En ces temps de sauvagerie extrême, bien des espèces se retrouvent en voie de disparition, du Tigre des neiges aux Palestiniens de Gaza. Mais il en est une qui ne retient nulle attention et ne suscite aucune compassion : celle des bouquinistes de Tunisie. Ils sont en train de s’éteindre à tour de rôle dans une indifférence pour ainsi généralisée. De tout temps, les étals des bouquinistes ont fait partie du paysage urbain. Cela s’explique par leur rôle de courroie de transmission de la culture aux couches les plus pauvres de la population. Disons que c’est là leur fonction la plus élémentaire. C’est la raison pour laquelle on les retrouve généralement dans les quartiers populaires, petites échoppes incrustées entre deux commerces, parfois même dans des vestibules, comme dans la rue d’Angleterre, à Tunis, ou des étalages à même les trottoirs comme dans la rue des Tanneurs. Dans les cités les plus opulentes, leurs kiosques participant de la beauté de la ville, occupant des emplacements stratégiques et se parant de devantures fort attractives qui interpellent le chaland de loin avec leurs reproductions d’œuvres graphiques. L’exemple le plus célèbre est probablement celui des bouquinistes des quais de la Seine, à Paris, qui drainent des foules d’esprits éclairés… et de touristes.
L’éclosion d’une bouquinerie réjouit comme l’arrivée d’un nouveau-né
En Tunisie, cette activité ne semble plus pouvoir nourrir son homme. C’est pourquoi le nombre s’est rétréci comme peau de chagrin, laissant la place à la friperie ou à la frivole pacotille chinoise. Aussi, lorsqu’on apprend qu’un nouveau kiosque a éclos quelque part, on se réjouit comme de l’arrivée d’un nouveau-né. On en compte quelques-uns, comme en banlieue nord de la capitale.
Qu’est-ce qui peut bien motiver une telle entreprise ? Avant tout, une véritable passion pour la lecture. Tel bouquiniste nous apprend qu’il est issu d’une famille qui ne peut se passer de lecture. Les bouquins y circulent de main en main, les préférences de chacun contribuant à la richesse de ce fonds familial. Lui-même a une nette préférence pour les polars, dont il a accumulé un nombre impressionnant de volumes, notamment ceux de la très fameuse «Série noire» qui ont constitué le noyau initial de son commerce. Celui-ci a tout de suite suscité une sympathie agissante sous forme de dons d’ouvrages de toutes sortes.

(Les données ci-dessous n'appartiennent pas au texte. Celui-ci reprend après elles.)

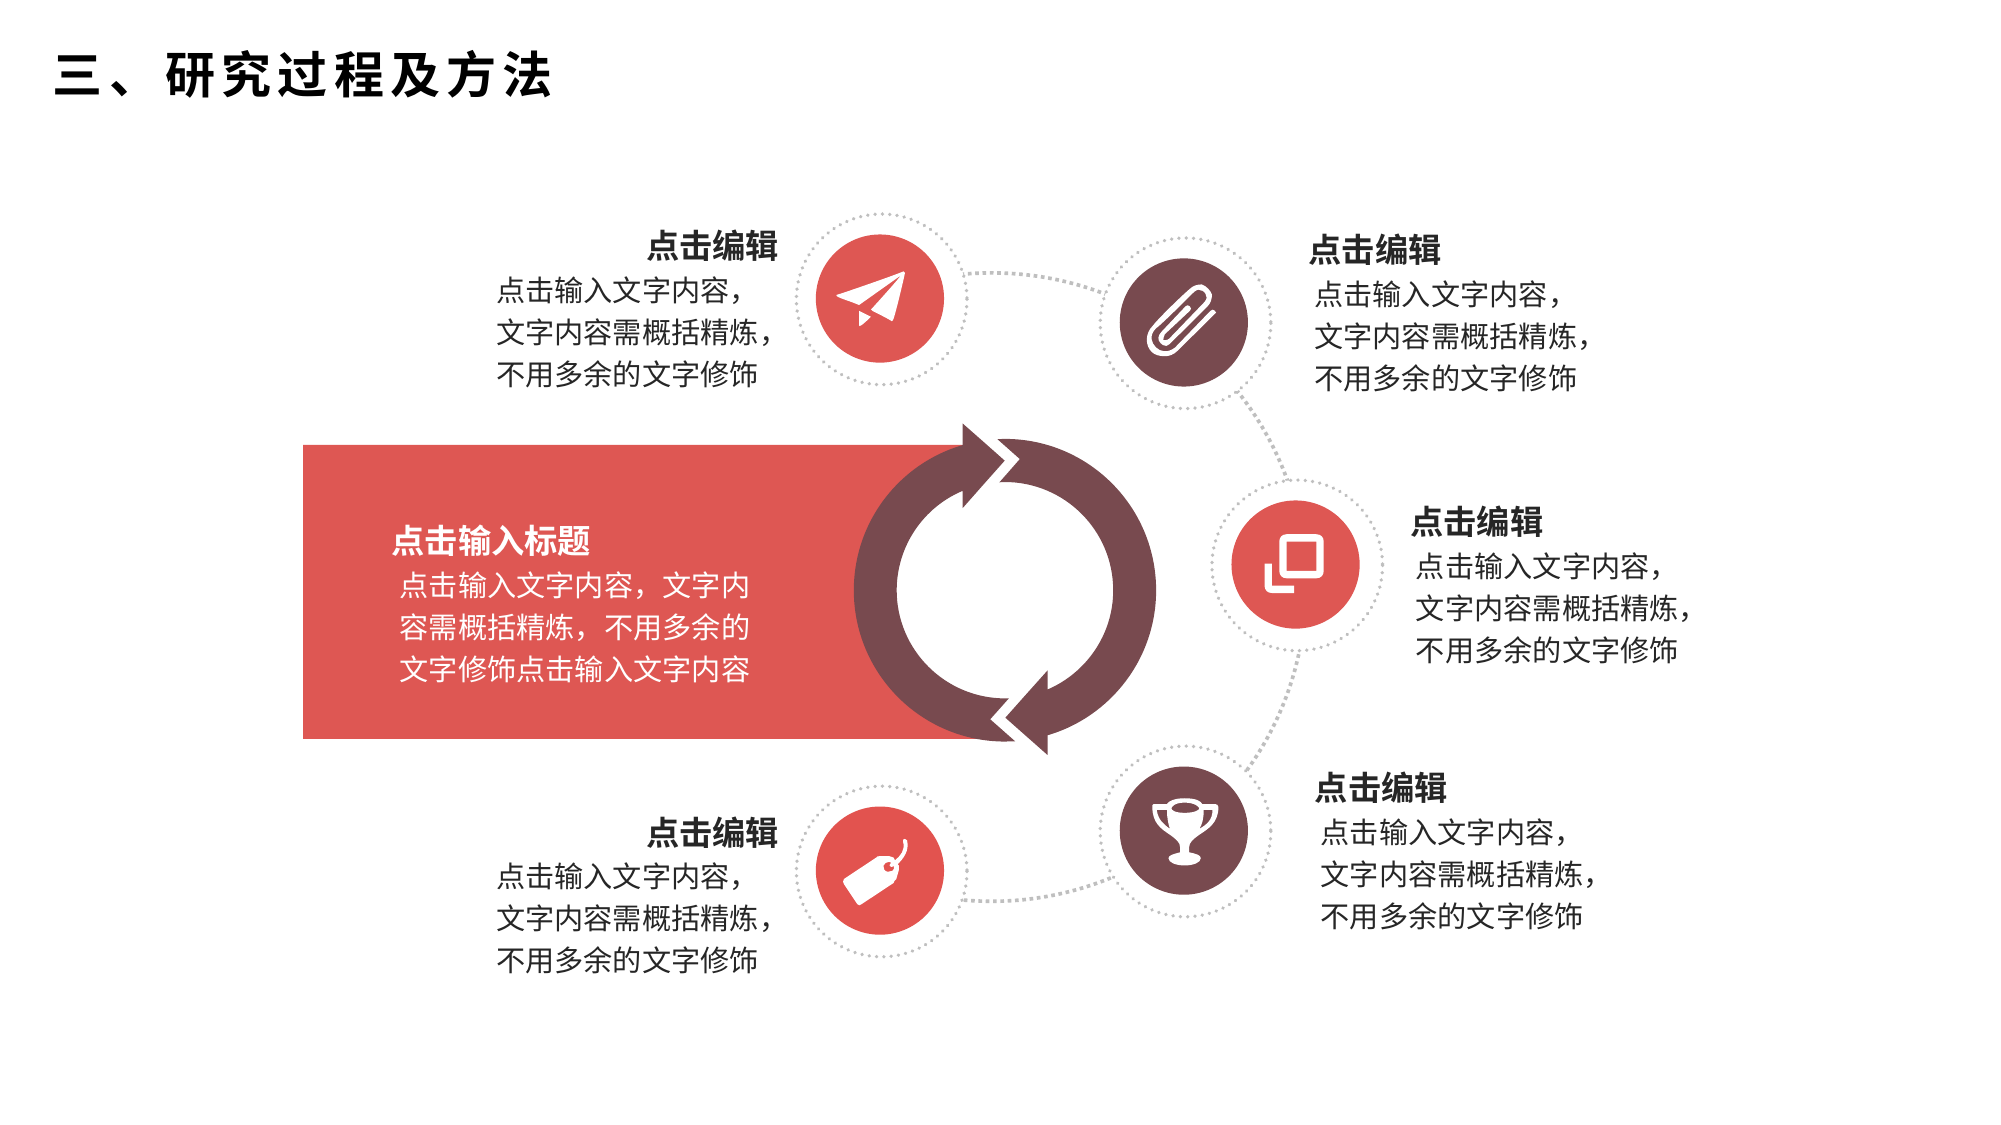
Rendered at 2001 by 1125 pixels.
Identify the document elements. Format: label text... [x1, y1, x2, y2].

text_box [1100, 237, 1271, 409]
text_box 点击输入文字内容，文字内容需概括精炼，不用多余的文字修饰点击输入文字内容 [384, 553, 778, 694]
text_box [1211, 479, 1383, 651]
text_box 点击输入文字内容，文字内容需概括精炼，不用多余的文字修饰 [478, 844, 774, 985]
text_box 点击输入文字内容，文字内容需概括精炼，不用多余的文字修饰 [1401, 533, 1697, 675]
text_box [1231, 651, 1299, 746]
text_box 点击编辑 [631, 794, 795, 859]
text_box [967, 836, 1100, 902]
text_box [967, 272, 1100, 313]
text_box 点击编辑 [631, 208, 795, 273]
text_box 点击编辑 [1395, 483, 1559, 549]
text_box [303, 444, 853, 739]
text_box 点击输入文字内容，文字内容需概括精炼，不用多余的文字修饰 [1305, 800, 1602, 941]
text_box 点击输入文字内容，文字内容需概括精炼，不用多余的文字修饰 [478, 258, 774, 399]
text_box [853, 423, 1157, 755]
text_box 点击编辑 [1300, 750, 1463, 815]
text_box 点击输入文字内容，文字内容需概括精炼，不用多余的文字修饰 [1299, 261, 1596, 403]
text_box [796, 786, 967, 957]
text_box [796, 213, 967, 385]
text_box 点击输入标题 [376, 503, 606, 568]
text_box 点击编辑 [1293, 211, 1457, 277]
text_box [1212, 409, 1287, 479]
text_box 三、研究过程及方法 [38, 35, 631, 111]
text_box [1100, 746, 1271, 917]
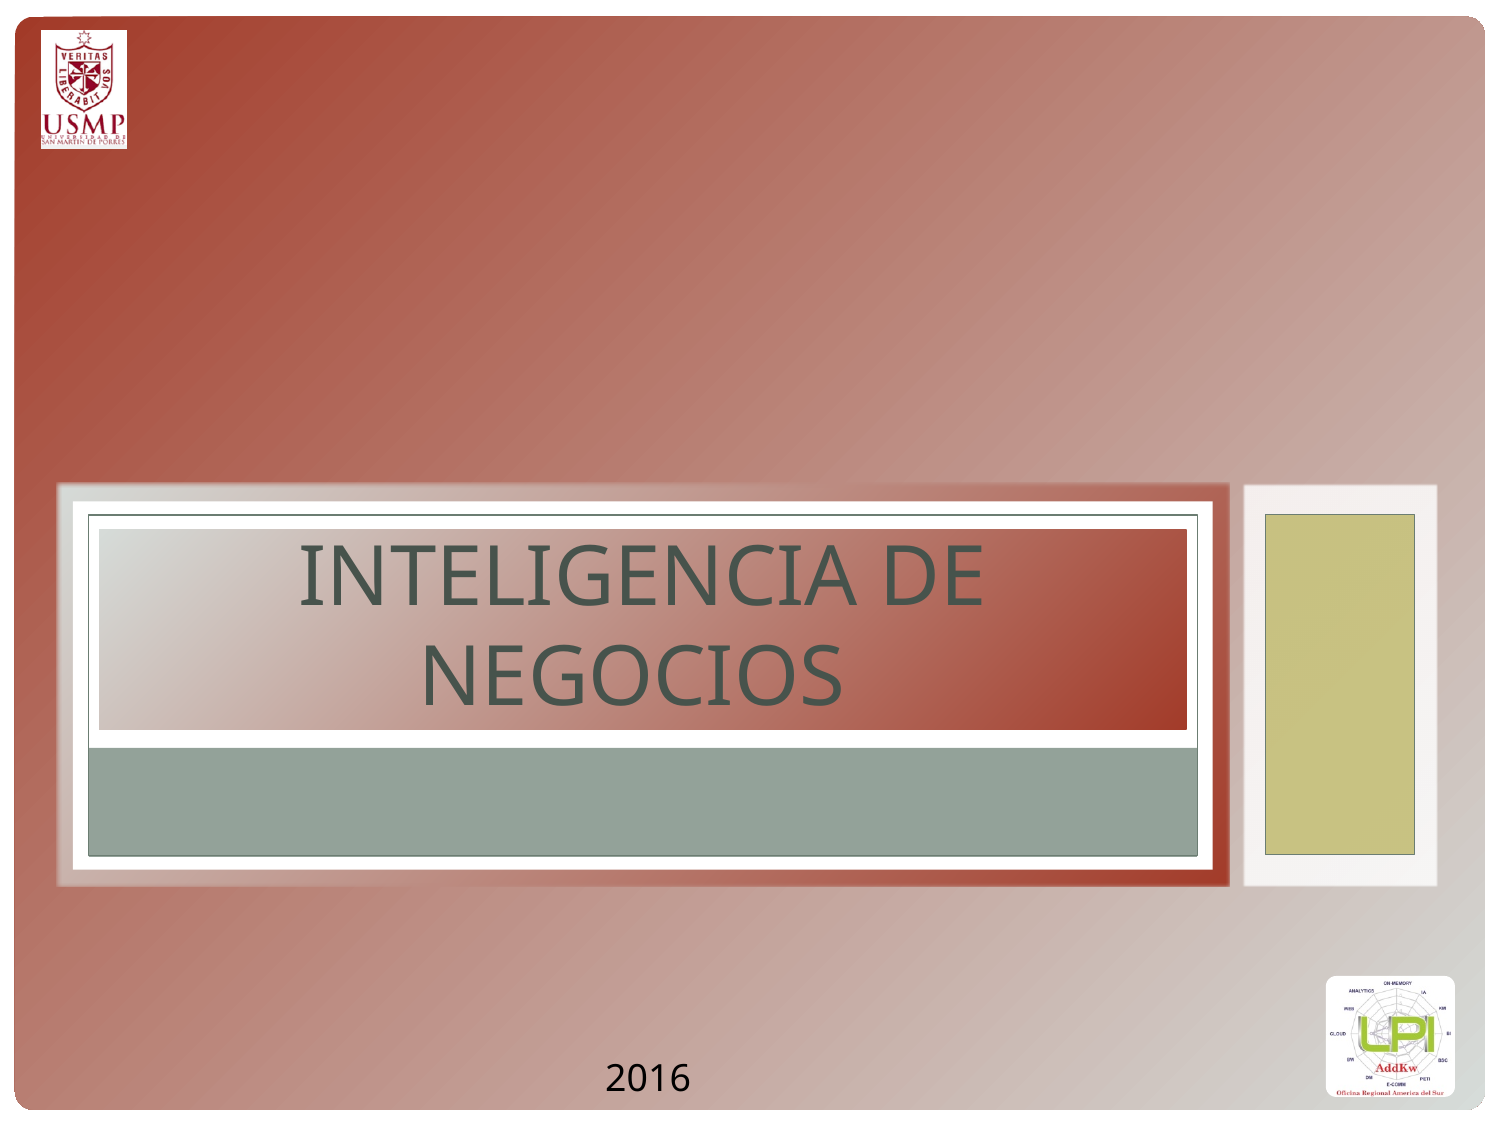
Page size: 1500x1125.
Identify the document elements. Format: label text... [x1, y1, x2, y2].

picture [1325, 975, 1455, 1097]
text_box 2016 [590, 1046, 706, 1107]
title Inteligencia de Negocios [99, 529, 1187, 730]
picture [41, 30, 127, 149]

Au bout d’une dizaine d’années, les rayonnages de son minuscule kiosque alignent aujourd’hui quelques milliers d’ouvrages, évidemment pas tous fruits de dons mais enrichis d’acquisitions au gré des circonstances. Le plus inattendu des «fournisseurs» est peut-être…la rue ! Notre interlocuteur nous apprend qu’à intervalles réguliers, il fait le tour de certains quartiers de la «Banlieue», notamment du côté de La Marsa et de Sidi Bousaïd, pour récupérer des livres déposés à même le sol ou dans des sacs en plastique au seuil de certaines demeures ou… à proximité des poubelles !

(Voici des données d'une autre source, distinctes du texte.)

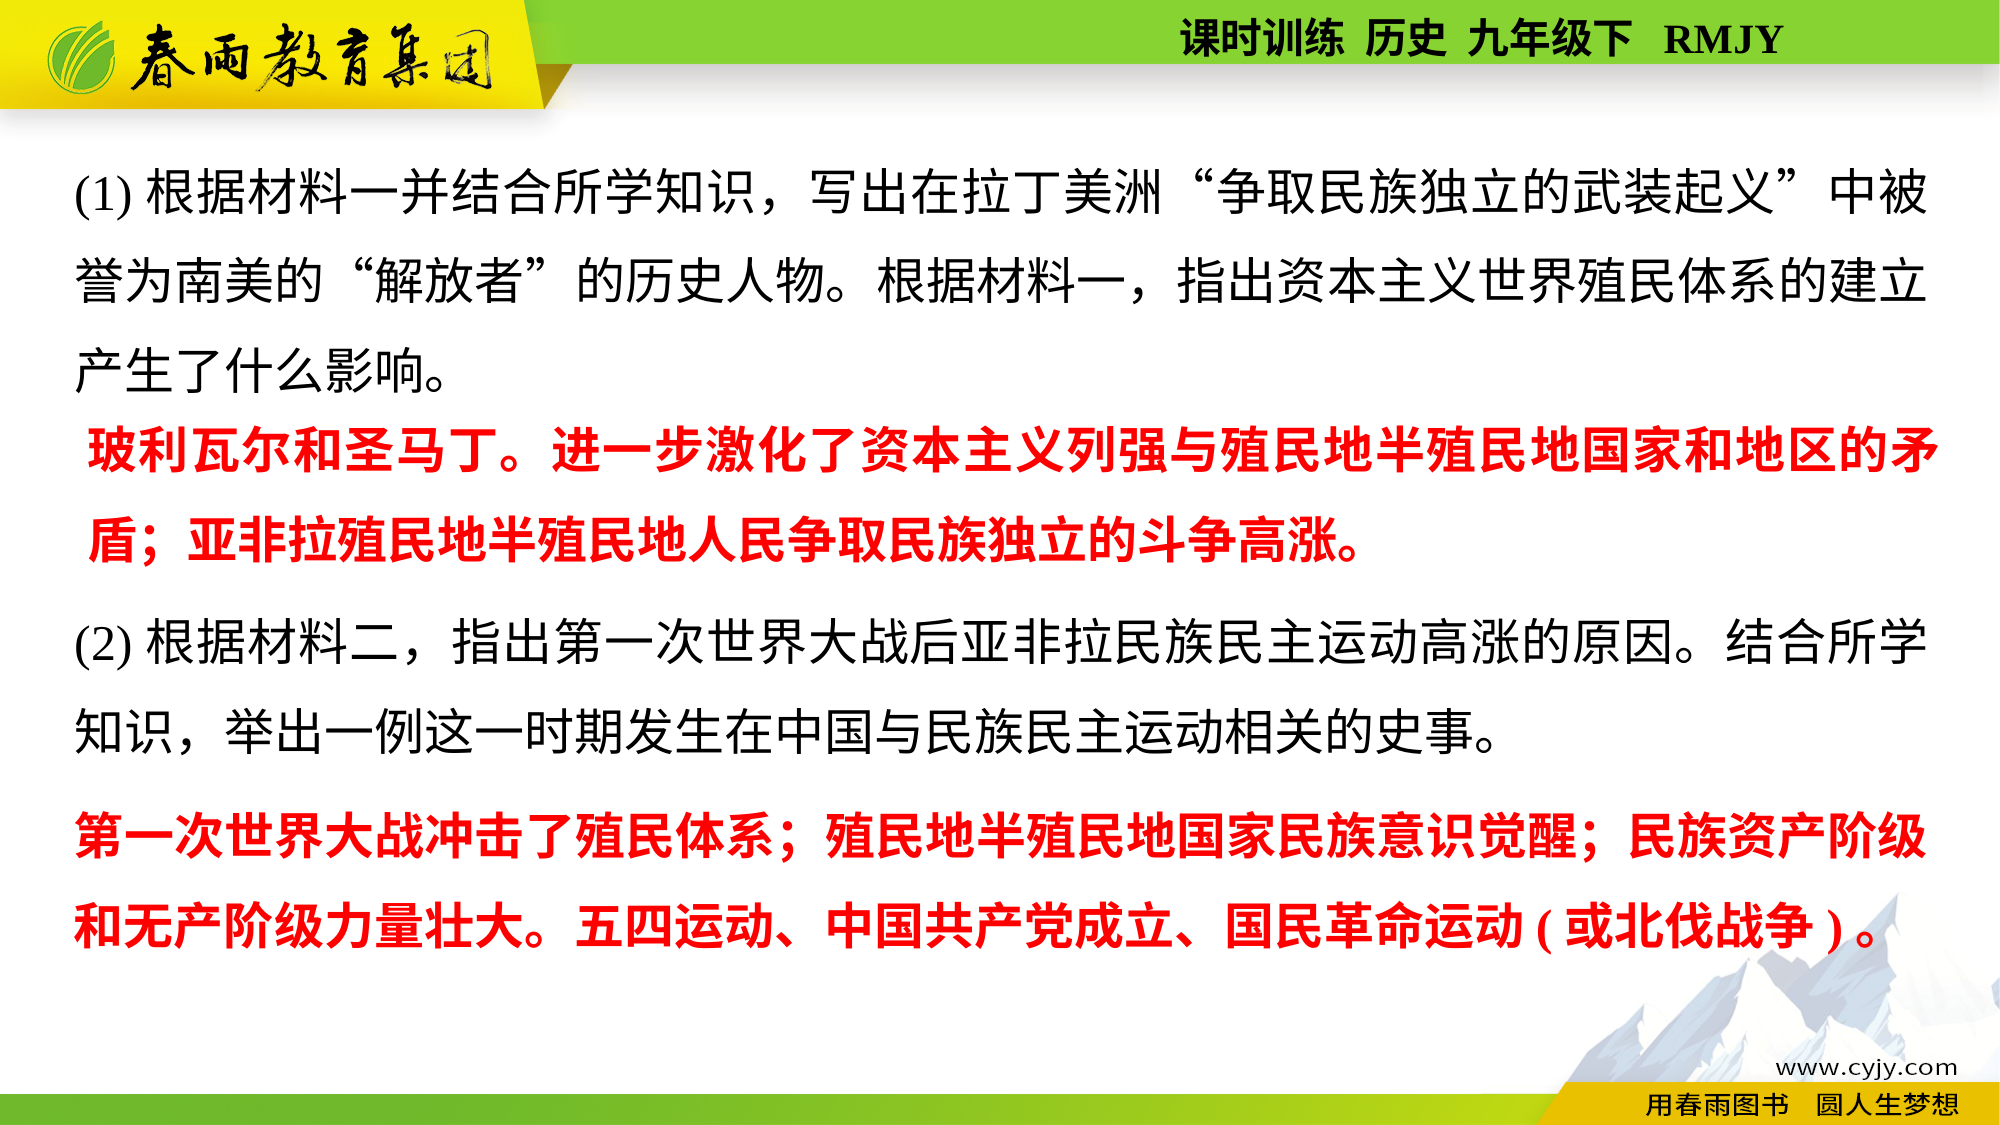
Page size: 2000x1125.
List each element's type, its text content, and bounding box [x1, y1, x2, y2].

list (1)根据材料一并结合所学知识，写出在拉丁美洲“争取民族独立的武装起义”中被誉为南美的“解放者”的历史人物。根据材料一，指出资本主义世界殖民体系的建立产生了什么影响。 (2)根据材料二，指出第一次世界大战后亚非拉民族民主运动高涨的原因。结合所学知识，举出一例这一时期发生在中国与民族民主运动相关的史事。 [59, 122, 1944, 767]
text_box 第一次世界大战冲击了殖民体系；殖民地半殖民地国家民族意识觉醒；民族资产阶级和无产阶级力量壮大。五四运动、中国共产党成立、国民革命运动(或北伐战争)。 [59, 767, 1944, 962]
text_box 玻利瓦尔和圣马丁。进一步激化了资本主义列强与殖民地半殖民地国家和地区的矛盾；亚非拉殖民地半殖民地人民争取民族独立的斗争高涨。 [72, 381, 1957, 576]
picture [0, 0, 2000, 1125]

Ventes et achats constituent l’essentiel des transactions de ce commerce mais il en est une autre à laquelle il se livre à moindre échelle : l’échange ou les prêts. Au cours de notre entretien, une dame est venue remettre un sac rempli de volumes : des ouvrages qu’elle avait «loués» et dont elle a fini la lecture. «Je repasserai», dit-elle en partant. Une fois par an, notre homme, qui tient à l’anonymat, constitue un stock de manuels scolaires que la mairie vient récupérer pour les redistribuer par la suite aux écoliers nécessiteux.